Try it:
Can you copy the listing below verbatim, beginning with the line containing "instspeed: median 12.8, box" and continuing through the line containing "Rank the series by their maximum"?
##### Available data #####
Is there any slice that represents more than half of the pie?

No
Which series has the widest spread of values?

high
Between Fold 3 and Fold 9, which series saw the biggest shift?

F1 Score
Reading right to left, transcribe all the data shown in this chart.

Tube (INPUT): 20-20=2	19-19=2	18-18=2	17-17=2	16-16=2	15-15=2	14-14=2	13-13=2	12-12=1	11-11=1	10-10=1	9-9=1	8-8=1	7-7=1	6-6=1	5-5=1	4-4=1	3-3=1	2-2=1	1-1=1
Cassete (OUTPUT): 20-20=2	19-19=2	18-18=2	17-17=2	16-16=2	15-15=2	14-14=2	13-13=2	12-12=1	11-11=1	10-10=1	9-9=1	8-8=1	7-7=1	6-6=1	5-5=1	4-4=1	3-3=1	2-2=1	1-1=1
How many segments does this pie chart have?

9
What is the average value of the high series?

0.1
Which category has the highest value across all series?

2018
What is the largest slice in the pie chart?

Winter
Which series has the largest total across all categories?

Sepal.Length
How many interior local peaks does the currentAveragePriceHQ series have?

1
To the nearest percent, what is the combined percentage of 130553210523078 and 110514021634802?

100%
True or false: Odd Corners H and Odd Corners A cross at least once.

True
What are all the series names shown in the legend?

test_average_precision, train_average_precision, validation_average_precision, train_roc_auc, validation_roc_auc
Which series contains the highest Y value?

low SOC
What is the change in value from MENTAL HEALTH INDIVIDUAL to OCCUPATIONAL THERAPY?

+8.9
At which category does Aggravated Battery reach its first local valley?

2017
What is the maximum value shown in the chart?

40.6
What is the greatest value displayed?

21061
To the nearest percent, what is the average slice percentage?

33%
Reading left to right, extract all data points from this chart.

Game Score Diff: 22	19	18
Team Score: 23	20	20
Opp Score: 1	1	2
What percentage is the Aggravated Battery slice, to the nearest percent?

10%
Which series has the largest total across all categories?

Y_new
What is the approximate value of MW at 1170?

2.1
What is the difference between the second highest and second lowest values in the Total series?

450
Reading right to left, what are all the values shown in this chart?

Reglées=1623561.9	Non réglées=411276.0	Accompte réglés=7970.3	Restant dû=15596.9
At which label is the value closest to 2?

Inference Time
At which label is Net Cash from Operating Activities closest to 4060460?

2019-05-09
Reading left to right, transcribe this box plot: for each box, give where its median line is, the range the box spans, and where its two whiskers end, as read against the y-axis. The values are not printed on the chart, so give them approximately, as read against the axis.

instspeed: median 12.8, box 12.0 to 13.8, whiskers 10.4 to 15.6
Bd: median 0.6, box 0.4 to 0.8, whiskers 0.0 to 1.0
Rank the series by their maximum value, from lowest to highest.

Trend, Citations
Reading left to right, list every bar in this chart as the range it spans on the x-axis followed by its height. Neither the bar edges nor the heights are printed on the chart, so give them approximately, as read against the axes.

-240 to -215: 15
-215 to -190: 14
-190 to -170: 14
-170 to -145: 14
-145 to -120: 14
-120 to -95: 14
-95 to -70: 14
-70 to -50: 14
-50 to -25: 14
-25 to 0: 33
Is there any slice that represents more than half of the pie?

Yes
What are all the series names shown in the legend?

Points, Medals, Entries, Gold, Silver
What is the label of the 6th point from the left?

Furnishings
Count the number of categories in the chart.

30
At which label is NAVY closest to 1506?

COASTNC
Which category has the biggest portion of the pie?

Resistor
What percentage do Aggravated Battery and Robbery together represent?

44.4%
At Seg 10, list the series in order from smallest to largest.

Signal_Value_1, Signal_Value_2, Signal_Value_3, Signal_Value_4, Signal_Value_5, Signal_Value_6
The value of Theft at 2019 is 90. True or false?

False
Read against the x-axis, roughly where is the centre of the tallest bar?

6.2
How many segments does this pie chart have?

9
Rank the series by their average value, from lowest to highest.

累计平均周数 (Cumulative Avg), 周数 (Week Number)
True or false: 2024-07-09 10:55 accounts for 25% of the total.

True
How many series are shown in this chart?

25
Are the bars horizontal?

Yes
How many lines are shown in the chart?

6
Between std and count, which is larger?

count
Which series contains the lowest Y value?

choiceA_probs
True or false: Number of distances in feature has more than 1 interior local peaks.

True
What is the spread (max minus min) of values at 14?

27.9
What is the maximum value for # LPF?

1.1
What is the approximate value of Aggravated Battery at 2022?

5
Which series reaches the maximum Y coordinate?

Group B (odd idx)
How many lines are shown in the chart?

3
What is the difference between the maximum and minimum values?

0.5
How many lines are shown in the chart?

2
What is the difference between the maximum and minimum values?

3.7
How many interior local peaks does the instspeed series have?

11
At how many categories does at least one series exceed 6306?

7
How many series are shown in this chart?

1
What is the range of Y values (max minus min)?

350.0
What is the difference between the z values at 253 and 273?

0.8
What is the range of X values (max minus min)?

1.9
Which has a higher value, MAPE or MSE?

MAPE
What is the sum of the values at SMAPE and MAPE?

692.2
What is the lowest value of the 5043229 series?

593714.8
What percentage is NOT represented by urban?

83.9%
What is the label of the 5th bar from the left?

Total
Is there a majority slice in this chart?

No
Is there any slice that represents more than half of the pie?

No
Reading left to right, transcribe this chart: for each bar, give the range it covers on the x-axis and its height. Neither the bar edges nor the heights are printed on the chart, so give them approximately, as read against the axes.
#####
Solution to the problem:
instspeed: median 12.8, box 12.0 to 13.8, whiskers 10.4 to 15.6
Bd: median 0.6, box 0.4 to 0.8, whiskers 0.0 to 1.0
Rank the series by their maximum value, from lowest to highest.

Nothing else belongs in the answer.